→ **SUPPLIED PASSAGE**:
"""
In the process of perfecting the balance described in my eBook I learned that it is INDEED very sensitive. To calibrate it and use it I had to turn off the room air conditioner and close all the doors and windows because tiny air currents would otherwise set the beam in motion. And I also found it helpful to direct my breath away from the balance during operation. Though I didn't mention it in the eBook, a simple 3-sided draft shield could be made by simply cutting one side out of a large cardboard box. And of course someone who's seriously into woodworking, could make a very nice one from wood and glass. And a serious woodworker could also make a more elaborate and attractive wooden stand. With the basic mechanical design described in my eBook there's a lot of room for creative enhancements.
"""
→ **SOURCE INFORMATION**:
"""
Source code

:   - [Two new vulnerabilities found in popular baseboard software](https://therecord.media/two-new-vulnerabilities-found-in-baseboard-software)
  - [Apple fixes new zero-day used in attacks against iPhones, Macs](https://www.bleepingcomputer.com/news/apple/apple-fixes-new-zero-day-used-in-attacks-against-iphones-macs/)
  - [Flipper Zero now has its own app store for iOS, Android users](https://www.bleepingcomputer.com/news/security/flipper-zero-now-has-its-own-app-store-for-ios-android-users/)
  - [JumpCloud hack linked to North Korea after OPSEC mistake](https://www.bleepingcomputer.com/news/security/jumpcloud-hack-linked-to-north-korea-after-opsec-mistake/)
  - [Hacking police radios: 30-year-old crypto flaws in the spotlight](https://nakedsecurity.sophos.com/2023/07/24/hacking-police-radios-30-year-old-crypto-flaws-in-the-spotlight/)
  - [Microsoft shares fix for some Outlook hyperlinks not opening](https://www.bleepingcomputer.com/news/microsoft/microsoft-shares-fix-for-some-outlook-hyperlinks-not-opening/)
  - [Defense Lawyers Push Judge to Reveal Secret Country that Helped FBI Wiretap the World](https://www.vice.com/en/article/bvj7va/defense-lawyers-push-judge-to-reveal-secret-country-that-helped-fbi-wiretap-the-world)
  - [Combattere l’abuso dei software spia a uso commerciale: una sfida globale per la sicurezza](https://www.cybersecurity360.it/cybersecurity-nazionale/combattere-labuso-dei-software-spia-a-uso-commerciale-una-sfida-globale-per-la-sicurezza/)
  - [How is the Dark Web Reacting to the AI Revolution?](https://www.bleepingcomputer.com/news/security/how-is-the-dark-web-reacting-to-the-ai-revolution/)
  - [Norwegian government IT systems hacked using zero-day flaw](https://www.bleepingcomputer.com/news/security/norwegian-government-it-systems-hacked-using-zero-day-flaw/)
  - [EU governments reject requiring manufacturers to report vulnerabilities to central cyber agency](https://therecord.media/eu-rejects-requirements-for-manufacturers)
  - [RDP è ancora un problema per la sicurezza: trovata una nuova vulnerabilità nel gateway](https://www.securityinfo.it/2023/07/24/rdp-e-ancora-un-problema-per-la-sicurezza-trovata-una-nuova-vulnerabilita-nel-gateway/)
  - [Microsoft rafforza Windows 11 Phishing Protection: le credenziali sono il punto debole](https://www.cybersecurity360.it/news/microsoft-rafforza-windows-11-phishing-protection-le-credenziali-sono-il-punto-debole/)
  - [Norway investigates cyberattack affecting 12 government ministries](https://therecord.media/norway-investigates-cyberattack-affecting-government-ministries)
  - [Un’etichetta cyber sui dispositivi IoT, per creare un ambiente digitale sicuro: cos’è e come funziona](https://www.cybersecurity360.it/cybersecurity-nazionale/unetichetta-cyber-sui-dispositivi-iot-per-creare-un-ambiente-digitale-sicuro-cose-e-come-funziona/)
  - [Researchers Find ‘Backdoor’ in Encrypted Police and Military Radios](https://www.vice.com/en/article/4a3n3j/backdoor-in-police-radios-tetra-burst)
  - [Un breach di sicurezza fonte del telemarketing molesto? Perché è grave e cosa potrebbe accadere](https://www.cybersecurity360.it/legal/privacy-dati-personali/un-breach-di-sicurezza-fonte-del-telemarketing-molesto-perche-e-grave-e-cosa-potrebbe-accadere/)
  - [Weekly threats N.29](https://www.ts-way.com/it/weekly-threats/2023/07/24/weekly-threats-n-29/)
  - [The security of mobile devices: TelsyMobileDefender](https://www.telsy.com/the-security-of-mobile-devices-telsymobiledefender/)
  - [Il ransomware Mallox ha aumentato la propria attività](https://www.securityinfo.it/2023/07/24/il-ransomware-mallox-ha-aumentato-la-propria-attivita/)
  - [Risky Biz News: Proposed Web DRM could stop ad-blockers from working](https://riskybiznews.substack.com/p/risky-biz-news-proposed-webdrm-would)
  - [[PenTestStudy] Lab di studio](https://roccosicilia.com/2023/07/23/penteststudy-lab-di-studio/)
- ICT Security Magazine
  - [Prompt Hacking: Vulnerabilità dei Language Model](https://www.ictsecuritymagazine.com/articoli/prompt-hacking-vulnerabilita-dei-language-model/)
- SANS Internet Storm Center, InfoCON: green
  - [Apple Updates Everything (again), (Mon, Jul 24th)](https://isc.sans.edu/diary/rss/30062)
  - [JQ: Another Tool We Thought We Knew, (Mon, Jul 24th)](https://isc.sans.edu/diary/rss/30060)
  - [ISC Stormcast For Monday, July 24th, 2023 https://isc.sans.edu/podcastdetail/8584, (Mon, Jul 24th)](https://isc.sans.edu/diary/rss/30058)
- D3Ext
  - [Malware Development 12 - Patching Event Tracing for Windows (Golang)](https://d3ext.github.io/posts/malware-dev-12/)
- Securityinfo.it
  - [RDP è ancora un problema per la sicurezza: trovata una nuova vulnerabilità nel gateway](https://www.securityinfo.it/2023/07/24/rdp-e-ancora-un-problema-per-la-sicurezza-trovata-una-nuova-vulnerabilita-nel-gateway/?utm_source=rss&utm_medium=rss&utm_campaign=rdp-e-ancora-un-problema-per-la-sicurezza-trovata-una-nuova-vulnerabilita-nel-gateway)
"""
"""
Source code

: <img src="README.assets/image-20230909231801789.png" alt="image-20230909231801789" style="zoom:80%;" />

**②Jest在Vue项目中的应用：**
"""
→ **EXERCISE 1**:
In the passage about the sensitive balance, why did the air conditioner have to be turned off during calibration and use?
→ **EXERCISE 2**:
Write out the passage about the sensitive balance from "In the process" to "for creative enhancements.".

→ **EXERCISE RESULT 1**:
Tiny air currents would otherwise set the beam in motion.

→ **EXERCISE RESULT 2**:
In the process of perfecting the balance described in my eBook I learned that it is INDEED very sensitive. To calibrate it and use it I had to turn off the room air conditioner and close all the doors and windows because tiny air currents would otherwise set the beam in motion. And I also found it helpful to direct my breath away from the balance during operation. Though I didn't mention it in the eBook, a simple 3-sided draft shield could be made by simply cutting one side out of a large cardboard box. And of course someone who's seriously into woodworking, could make a very nice one from wood and glass. And a serious woodworker could also make a more elaborate and attractive wooden stand. With the basic mechanical design described in my eBook there's a lot of room for creative enhancements.